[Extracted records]
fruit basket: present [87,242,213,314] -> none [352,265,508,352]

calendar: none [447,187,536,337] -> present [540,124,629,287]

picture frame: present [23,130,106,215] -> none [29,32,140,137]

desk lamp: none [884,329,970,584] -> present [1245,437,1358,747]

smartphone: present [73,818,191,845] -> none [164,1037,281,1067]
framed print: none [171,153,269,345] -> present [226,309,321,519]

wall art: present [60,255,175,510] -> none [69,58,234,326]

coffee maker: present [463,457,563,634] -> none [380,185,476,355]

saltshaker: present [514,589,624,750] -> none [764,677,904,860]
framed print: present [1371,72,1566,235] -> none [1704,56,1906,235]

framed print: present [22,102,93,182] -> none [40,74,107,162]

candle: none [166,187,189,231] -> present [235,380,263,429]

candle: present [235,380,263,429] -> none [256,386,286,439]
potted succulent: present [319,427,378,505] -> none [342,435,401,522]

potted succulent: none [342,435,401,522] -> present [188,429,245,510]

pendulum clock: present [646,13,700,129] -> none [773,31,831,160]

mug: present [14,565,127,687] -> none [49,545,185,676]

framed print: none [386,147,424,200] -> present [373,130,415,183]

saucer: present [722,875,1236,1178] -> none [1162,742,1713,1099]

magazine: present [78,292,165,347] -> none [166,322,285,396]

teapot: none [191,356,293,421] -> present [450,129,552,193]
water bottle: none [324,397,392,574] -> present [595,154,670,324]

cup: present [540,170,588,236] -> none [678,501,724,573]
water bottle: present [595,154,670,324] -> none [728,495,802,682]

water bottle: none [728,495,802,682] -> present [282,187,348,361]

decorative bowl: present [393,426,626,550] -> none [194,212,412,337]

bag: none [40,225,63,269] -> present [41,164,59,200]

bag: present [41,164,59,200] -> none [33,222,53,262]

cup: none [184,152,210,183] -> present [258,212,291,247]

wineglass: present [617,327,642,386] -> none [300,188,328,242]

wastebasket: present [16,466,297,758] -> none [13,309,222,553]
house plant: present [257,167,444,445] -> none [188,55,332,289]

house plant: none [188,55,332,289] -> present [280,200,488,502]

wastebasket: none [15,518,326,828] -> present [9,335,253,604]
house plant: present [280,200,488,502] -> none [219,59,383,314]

▶ **EXERCISE**: Every line above is to be transcribed exactly.

▶ **RESPONSE TO THIS EXERCISE**:
fruit basket: present [87,242,213,314] -> none [352,265,508,352]

calendar: none [447,187,536,337] -> present [540,124,629,287]

picture frame: present [23,130,106,215] -> none [29,32,140,137]

desk lamp: none [884,329,970,584] -> present [1245,437,1358,747]

smartphone: present [73,818,191,845] -> none [164,1037,281,1067]
framed print: none [171,153,269,345] -> present [226,309,321,519]

wall art: present [60,255,175,510] -> none [69,58,234,326]

coffee maker: present [463,457,563,634] -> none [380,185,476,355]

saltshaker: present [514,589,624,750] -> none [764,677,904,860]
framed print: present [1371,72,1566,235] -> none [1704,56,1906,235]

framed print: present [22,102,93,182] -> none [40,74,107,162]

candle: none [166,187,189,231] -> present [235,380,263,429]

candle: present [235,380,263,429] -> none [256,386,286,439]
potted succulent: present [319,427,378,505] -> none [342,435,401,522]

potted succulent: none [342,435,401,522] -> present [188,429,245,510]

pendulum clock: present [646,13,700,129] -> none [773,31,831,160]

mug: present [14,565,127,687] -> none [49,545,185,676]

framed print: none [386,147,424,200] -> present [373,130,415,183]

saucer: present [722,875,1236,1178] -> none [1162,742,1713,1099]

magazine: present [78,292,165,347] -> none [166,322,285,396]

teapot: none [191,356,293,421] -> present [450,129,552,193]
water bottle: none [324,397,392,574] -> present [595,154,670,324]

cup: present [540,170,588,236] -> none [678,501,724,573]
water bottle: present [595,154,670,324] -> none [728,495,802,682]

water bottle: none [728,495,802,682] -> present [282,187,348,361]

decorative bowl: present [393,426,626,550] -> none [194,212,412,337]

bag: none [40,225,63,269] -> present [41,164,59,200]

bag: present [41,164,59,200] -> none [33,222,53,262]

cup: none [184,152,210,183] -> present [258,212,291,247]

wineglass: present [617,327,642,386] -> none [300,188,328,242]

wastebasket: present [16,466,297,758] -> none [13,309,222,553]
house plant: present [257,167,444,445] -> none [188,55,332,289]

house plant: none [188,55,332,289] -> present [280,200,488,502]

wastebasket: none [15,518,326,828] -> present [9,335,253,604]
house plant: present [280,200,488,502] -> none [219,59,383,314]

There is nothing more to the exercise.